:: Required work ::
Only the lines of the data below from the one with "1. comply with" through the one with "2. avoid bid" are wanted. Repeat them exactly.
(Data excerpts Opens)
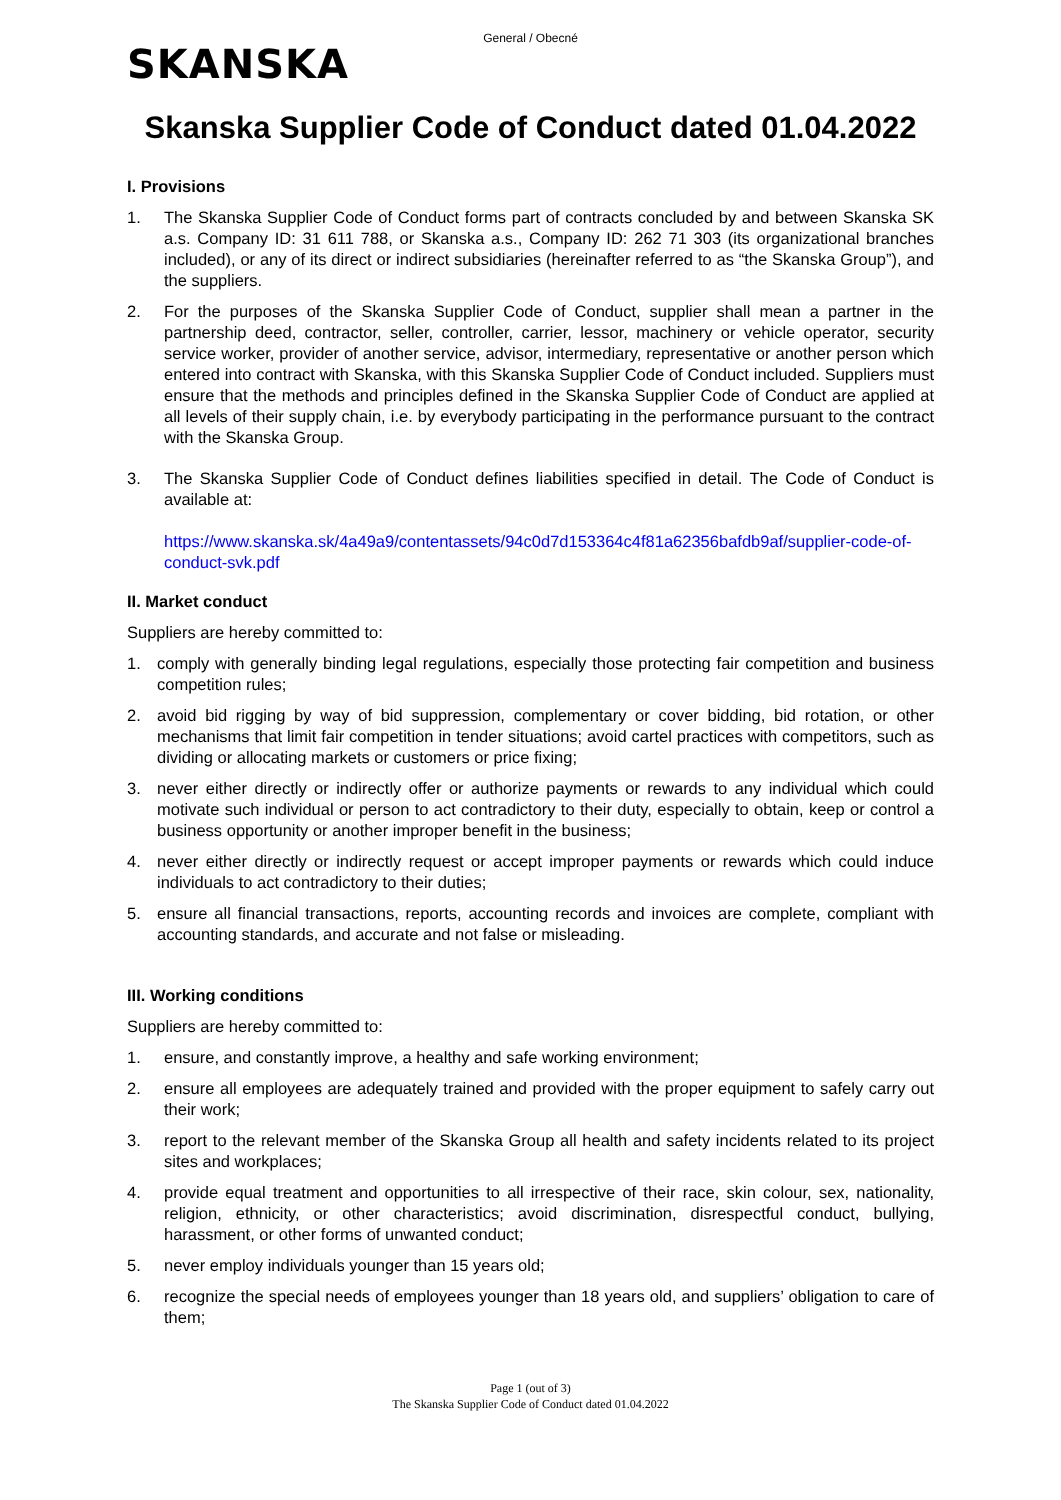General / Obecné
SKANSKA
Skanska Supplier Code of Conduct dated 01.04.2022
I. Provisions
1. The Skanska Supplier Code of Conduct forms part of contracts concluded by and between Skanska SK a.s. Company ID: 31 611 788, or Skanska a.s., Company ID: 262 71 303 (its organizational branches included), or any of its direct or indirect subsidiaries (hereinafter referred to as “the Skanska Group”), and the suppliers.
2. For the purposes of the Skanska Supplier Code of Conduct, supplier shall mean a partner in the partnership deed, contractor, seller, controller, carrier, lessor, machinery or vehicle operator, security service worker, provider of another service, advisor, intermediary, representative or another person which entered into contract with Skanska, with this Skanska Supplier Code of Conduct included. Suppliers must ensure that the methods and principles defined in the Skanska Supplier Code of Conduct are applied at all levels of their supply chain, i.e. by everybody participating in the performance pursuant to the contract with the Skanska Group.
3. The Skanska Supplier Code of Conduct defines liabilities specified in detail. The Code of Conduct is available at:
https://www.skanska.sk/4a49a9/contentassets/94c0d7d153364c4f81a62356bafdb9af/supplier-code-of-conduct-svk.pdf
II. Market conduct
Suppliers are hereby committed to:
1. comply with generally binding legal regulations, especially those protecting fair competition and business competition rules;
2. avoid bid rigging by way of bid suppression, complementary or cover bidding, bid rotation, or other mechanisms that limit fair competition in tender situations; avoid cartel practices with competitors, such as dividing or allocating markets or customers or price fixing;
3. never either directly or indirectly offer or authorize payments or rewards to any individual which could motivate such individual or person to act contradictory to their duty, especially to obtain, keep or control a business opportunity or another improper benefit in the business;
4. never either directly or indirectly request or accept improper payments or rewards which could induce individuals to act contradictory to their duties;
5. ensure all financial transactions, reports, accounting records and invoices are complete, compliant with accounting standards, and accurate and not false or misleading.
III. Working conditions
Suppliers are hereby committed to:
1. ensure, and constantly improve, a healthy and safe working environment;
2. ensure all employees are adequately trained and provided with the proper equipment to safely carry out their work;
3. report to the relevant member of the Skanska Group all health and safety incidents related to its project sites and workplaces;
4. provide equal treatment and opportunities to all irrespective of their race, skin colour, sex, nationality, religion, ethnicity, or other characteristics; avoid discrimination, disrespectful conduct, bullying, harassment, or other forms of unwanted conduct;
5. never employ individuals younger than 15 years old;
6. recognize the special needs of employees younger than 18 years old, and suppliers’ obligation to care of them;
Page 1 (out of 3)
The Skanska Supplier Code of Conduct dated 01.04.2022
(Data excerpts Closes)
:: Expected output ::
1. comply with generally binding legal regulations, especially those protecting fair competition and business competition rules;
2. avoid bid rigging by way of bid suppression, complementary or cover bidding, bid rotation, or other mechanisms that limit fair competition in tender situations; avoid cartel practices with competitors, such as dividing or allocating markets or customers or price fixing;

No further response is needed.